Today, the backlog of potential models and features is almost at an unwieldy length, according to Klein. The list of several hundred ideas on an internal bulletin board changes almost every day, with suggestions moving up and down in priority based on crowdsourced feedback solicited from IdeaScale, social media platforms, website commentary, and direct contact with users — which makes sense, especially when you consider why Ritchotte is up at 3 a.m. most days.

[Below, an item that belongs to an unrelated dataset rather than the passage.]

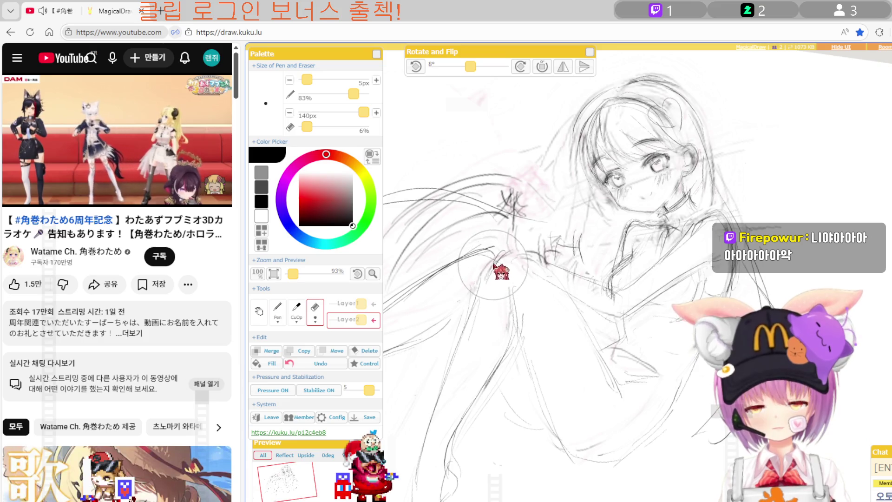
pyautogui.press('b')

"We are primarily a company that solves problems for musicians — sometimes problems they did not even know they had. It’s why we come to work every day." —Frank Ritchotte

And it’s why he doesn’t see how any company — let alone Line 6 — could compete in today's hypercompetitive gear landscape using the "long cycle" of releasing a product and then waiting to see whether or not it was a success.


"Ten years ago, there weren’t Facebook groups of thirty thousand of your customers in one place — so it’s lazy not to. The technology is there. We’ve got this massive focus group right in front of us and they are telling us what they want, or, more importantly, where we missed the mark. So this is our way of doing business, period, going forward."